Sixty years ago, Sputnik stunned the world.
It was the size of a fitness ball, but its effect was bigger than any bomb.
Sixty years ago, on October 4, 1957, the world awoke to learn that the Soviet Union had launched a satellite into orbit – the first to do so. Sputnik 1 was nearly two-feet in diameter and weighed as much as a middle-aged insurance salesman. Most people were stunned.
Why was this so disturbing? After all, the idea of artificial satellites had been around for a while. Indeed, sci-fi author Arthur C. Clarke had written up a prescient scheme predicting the use of geosynchronous satellites for communications as early as 1945.
The shock, of course, was because Sputnik was launched at the height of the Cold War. Both the Americans and the Soviets had scooped up many of the German rocket scientists after WWII, and while most of their subsequent efforts were motivated by military programs, there were some rocket experts (including Wernher von Braun) who anticipated a wondrous future of both robotic science and human spaceflight. As von Braun famously wrote, he “aimed for the stars.”
But now the U.S. effort had been decisively eclipsed. It’s true that Sputnik 1 (the word means “fellow traveler” in Russian) had only limited utility. Its one-watt transmitter sent out beeps three times a second that were easily picked up by amateur radio operators as well as government receiving facilities, and these gave information about Sputnik’s temperature and motion. But there were no cameras, particle detectors, or any of the other instruments that so often accessorize satellites today. Still, it was in orbit, and nothing built by the U.S. was.

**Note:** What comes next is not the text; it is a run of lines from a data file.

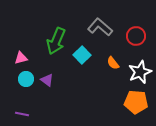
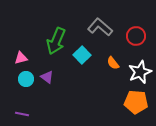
purple triangle: moved 3 px up
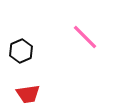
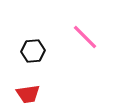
black hexagon: moved 12 px right; rotated 20 degrees clockwise
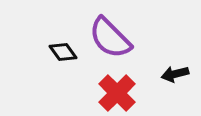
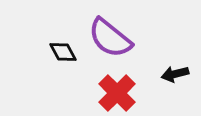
purple semicircle: rotated 6 degrees counterclockwise
black diamond: rotated 8 degrees clockwise
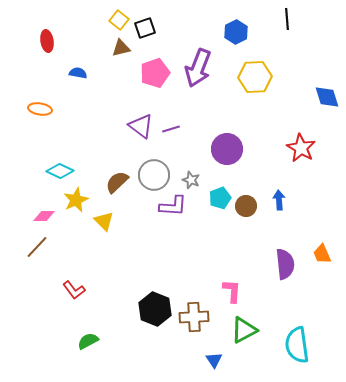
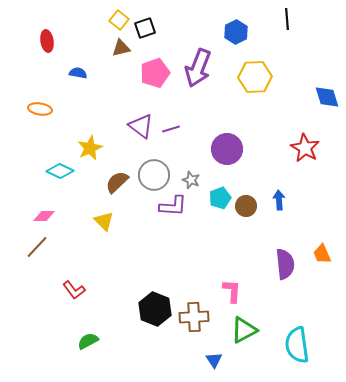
red star: moved 4 px right
yellow star: moved 14 px right, 52 px up
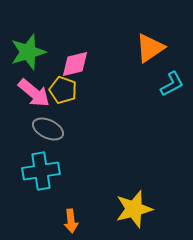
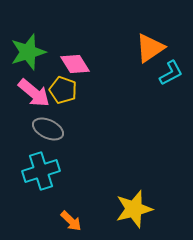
pink diamond: rotated 72 degrees clockwise
cyan L-shape: moved 1 px left, 11 px up
cyan cross: rotated 9 degrees counterclockwise
orange arrow: rotated 40 degrees counterclockwise
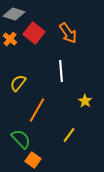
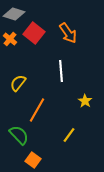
green semicircle: moved 2 px left, 4 px up
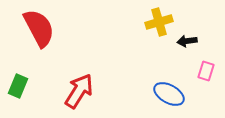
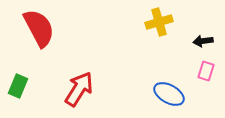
black arrow: moved 16 px right
red arrow: moved 2 px up
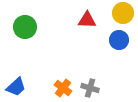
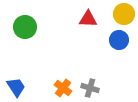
yellow circle: moved 1 px right, 1 px down
red triangle: moved 1 px right, 1 px up
blue trapezoid: rotated 80 degrees counterclockwise
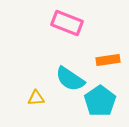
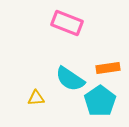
orange rectangle: moved 8 px down
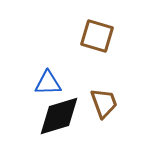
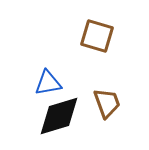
blue triangle: rotated 8 degrees counterclockwise
brown trapezoid: moved 3 px right
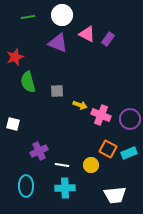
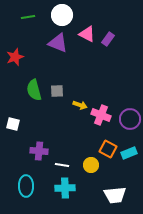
green semicircle: moved 6 px right, 8 px down
purple cross: rotated 30 degrees clockwise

As a kid, the thing that impressed me most was the weight. I knew that America was talking about launching a satellite, but it was expected to be about the size and heft of a watermelon, not the 184 pounds of Sputnik 1. Indeed, the first American artificial satellite (Explorer 1), finally launched three months later, weighed in at a puny 30 pounds. That was decidedly unimpressive given that Sputnik 2, weighing a half ton, had been shot skyward two months before. Adding insult to injury, an ill-fated dog was part of Sputnik 2’s payload, the first creature to be sent into orbit by humans (and the space race’s first victim.)
Bloviating politicians and head-scratching scientists were soon talking of a “missile gap”, and the U.S. did something unprecedented and unrepeated: It greatly increased spending on science education. Improved course materials for high schools were developed, and within a year a new agency to promote space development was set up: NASA. It had money to pay for students seeking advanced degrees in the relevant sciences (indeed, my graduate studies were funded this way.)
The ensuing story of how the missile gap was slowly narrowed, culminating in the triumphal landing of Americans on the moon in 1969, is well known and generally applauded. What’s often forgotten is that this episode highlighted the importance of science education. Which is, after all, the seed bed for science accomplishment.